Let's see if we can use CURRENT_WATERMARK() to observe the behavior or SOURCE_WATERMARK(). As we've seen yesterday, we better use a table with a single partition for this, because otherwise everything will be blurred by watermark skew between the partitions.

CREATE TABLE clicks_1_partition_source_watermark (
  click_id STRING, 
  user_id INT, 
  url STRING,
  user_agent STRING,
  view_time INT, 
  PRIMARY KEY (click_id) NOT ENFORCED
) DISTRIBUTED BY HASH(click_id) INTO 1 BUCKETS
WITH (
    'changelog.mode' = 'append'
)
AS SELECT click_id, user_id, url, user_agent, view_time FROM `examples`.`marketplace`.clicks; 

Alternatively, you can also re-use the same table as yesterday. Simply, use

ALTER TABLE `clicks_1_partition` MODIFY WATERMARK FOR `$rowtime` AS SOURCE_WATERMARK();

to change the watermark back to SOURCE_WATERMARK(). Now we can run the same query as yesterday but we limit the output to 5000 rows, which is the amount of records the SOURCE_WATERMARK() algorithm takes into consideration.
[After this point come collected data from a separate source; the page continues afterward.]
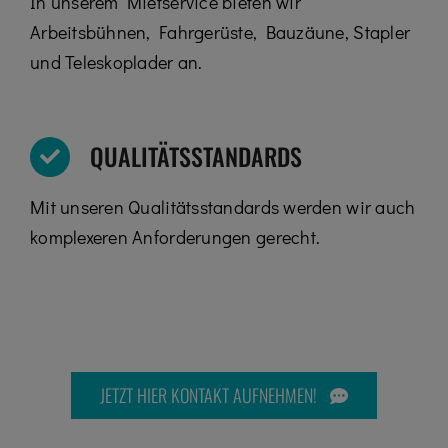
In unserem Mietservice bieten wir
Arbeitsbühnen, Fahrgerüste, Bauzäune, Stapler
und Teleskoplader an.
QUALITÄTSSTANDARDS
Mit unseren Qualitätsstandards werden wir auch
komplexeren Anforderungen gerecht.
JETZT HIER KONTAKT AUFNEHMEN!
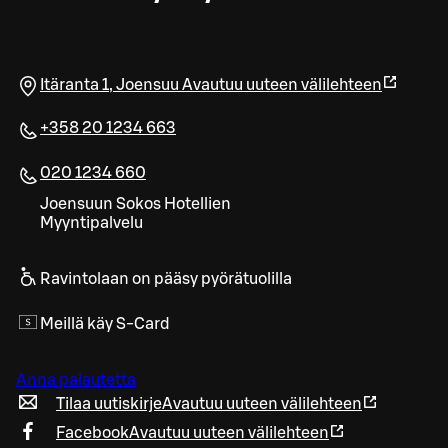
Itäranta 1
,
Joensuu
Avautuu uuteen välilehteen
+358 20 1234 663
020 1234 660
Joen­suun Sokos Ho­tel­lien
Myyn­ti­pal­ve­lu
Ravintolaan on pääsy pyörätuolilla
Meillä käy S-Card
Anna palautetta
Tilaa uutiskirje
Avautuu uuteen välilehteen
Facebook
Avautuu uuteen välilehteen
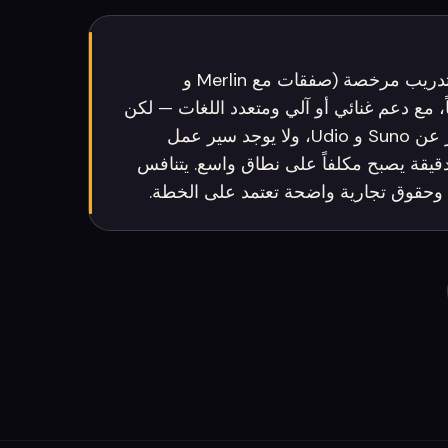
تم بناء ElevenLabs Music على بيانات تدريب مرخصة (صفقات مع Merlin و
رياً، مع دعم غنائي أو آلي ومتعدد اللغات — لكن
المراجعين يقولون إن دفء الصوت يتأخر عن Suno و Udio، ولا يوجد سير عمل
دقيقة يصبح مكلفاً على نطاق واسع. يتنافس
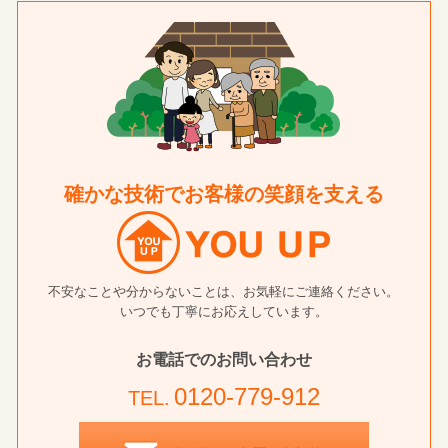
確かな技術でお客様の笑顔を支える
不安なことや分からないことは、お気軽にご連絡ください。
いつでも丁寧にお応えしています。
お電話でのお問い合わせ
0120-779-912
TEL.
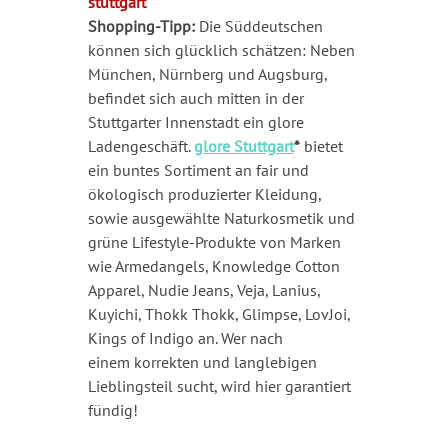
Shopping-Tipp:
Die Süddeutschen
können sich glücklich schätzen: Neben
München, Nürnberg und Augsburg,
befindet sich auch mitten in der
Stuttgarter Innenstadt ein glore
Ladengeschäft.
glore Stuttgart
*
bietet
ein buntes Sortiment an fair und
ökologisch
produziert
er Kleidung,
sowie ausgewählte Naturkosmetik und
grüne Lifestyle-Produkte von Marken
wie Armedangels, Knowledge Cotton
Apparel, Nudie Jeans, Veja, Lanius,
Kuyichi, Thokk Thokk, Glimpse, LovJoi,
Kings of Indigo an. Wer nach
einem korrekten und langlebigen
Lieblingsteil sucht, wird hier garantiert
fündig!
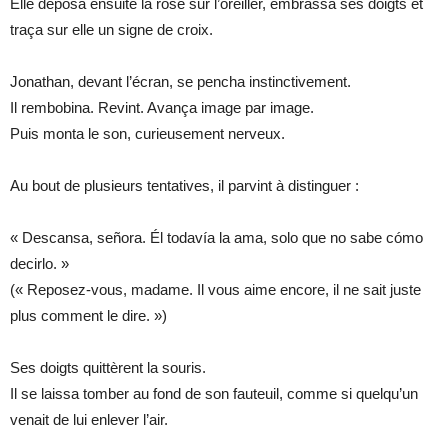
Elle déposa ensuite la rose sur l’oreiller, embrassa ses doigts et
traça sur elle un signe de croix.
Jonathan, devant l’écran, se pencha instinctivement.
Il rembobina. Revint. Avança image par image.
Puis monta le son, curieusement nerveux.
Au bout de plusieurs tentatives, il parvint à distinguer :
« Descansa, señora. Él todavía la ama, solo que no sabe cómo
decirlo. »
(« Reposez-vous, madame. Il vous aime encore, il ne sait juste
plus comment le dire. »)
Ses doigts quittèrent la souris.
Il se laissa tomber au fond de son fauteuil, comme si quelqu’un
venait de lui enlever l’air.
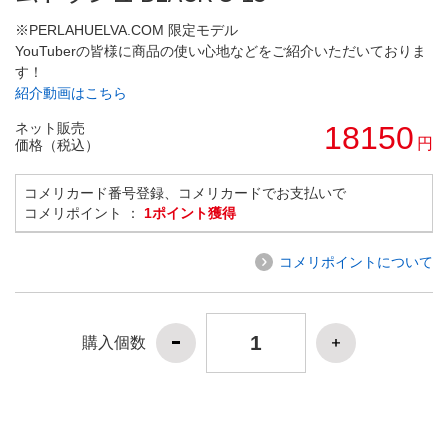
※PERLAHUELVA.COM 限定モデル
YouTuberの皆様に商品の使い心地などをご紹介いただいておりま
す！
紹介動画はこちら
ネット販売
18150
円
価格（税込）
コメリカード番号登録、コメリカードでお支払いで
コメリポイント ：
1ポイント獲得
コメリポイントについて
購入個数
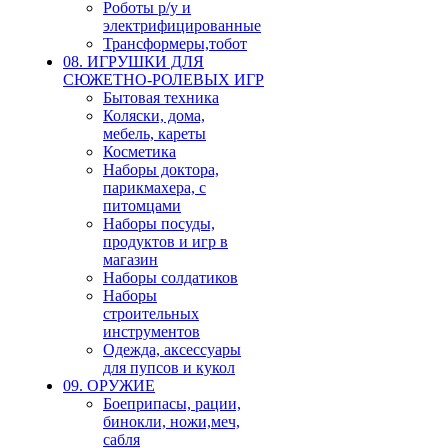
Роботы р/у и
электрифицированные
Трансформеры,тобот
08. ИГРУШКИ ДЛЯ
СЮЖЕТНО-РОЛЕВЫХ ИГР
Бытовая техника
Коляски, дома,
мебель, кареты
Косметика
Наборы доктора,
парикмахера, с
питомцами
Наборы посуды,
продуктов и игр в
магазин
Наборы солдатиков
Наборы
строительных
инструментов
Одежда, аксессуары
для пупсов и кукол
09. ОРУЖИЕ
Боеприпасы, рации,
бинокли, ножи,меч,
сабля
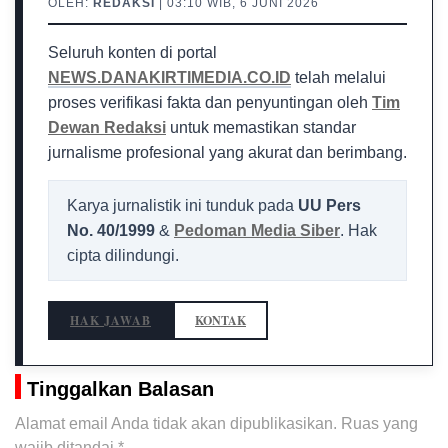
OLEH:
REDAKSI
| 03:10 WIB, 6 JUNI 2026
Seluruh konten di portal
NEWS.DANAKIRTIMEDIA.CO.ID
telah melalui
proses verifikasi fakta dan penyuntingan oleh
Tim
Dewan Redaksi
untuk memastikan standar
jurnalisme profesional yang akurat dan berimbang.
Karya jurnalistik ini tunduk pada
UU Pers
No. 40/1999
&
Pedoman Media Siber
. Hak
cipta dilindungi.
HAK JAWAB
KONTAK
Tinggalkan Balasan
Alamat email Anda tidak akan dipublikasikan.
Ruas yang
wajib ditandai
*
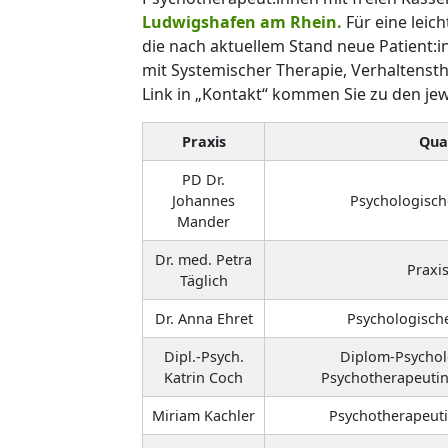
Ludwigshafen am Rhein.
Für eine leic
die nach aktuellem Stand neue Patient:i
mit Systemischer Therapie, Verhaltenst
Link in „Kontakt“ kommen Sie zu den jewe
Praxis
Qual
PD Dr.
Johannes
Psychologisch
Mander
Dr. med. Petra
Praxis
Täglich
Dr. Anna Ehret
Psychologisch
Dipl.-Psych.
Diplom-Psychol
Katrin Coch
Psychotherapeutin
Miriam Kachler
Psychotherapeuti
SET 'sql.tables.scan.startup.mode' = 'latest-offset';

SELECT 
   $rowtime, 
   CURRENT_WATERMARK($rowtime) AS wm, 
   TIMESTAMPDIFF(SECOND, CURRENT_WATERMARK($rowtime), $rowtime) AS watermark_lag
FROM clicks_1_partition_source_watermark LIMIT 5000;

From the output you can see the following:

  • the watermark before the first row is NULL, which makes sense: there is no information to base this on.
  • You can then see the safety margin of the algorithm drop from 7 days to 30 seconds to 10 seconds to 1 seconds after 250, 500, 750 and 100 messages as described in Day 7.
  • You can see that the watermark lag is reduced up to the 0 seconds (pretty much the minimum of the algorithm), because the source data is perfectly in order and the algorithm recognizes that.

And that's already it for today. As always (so far), the examples in here are runnable out of the box on Confluent Cloud.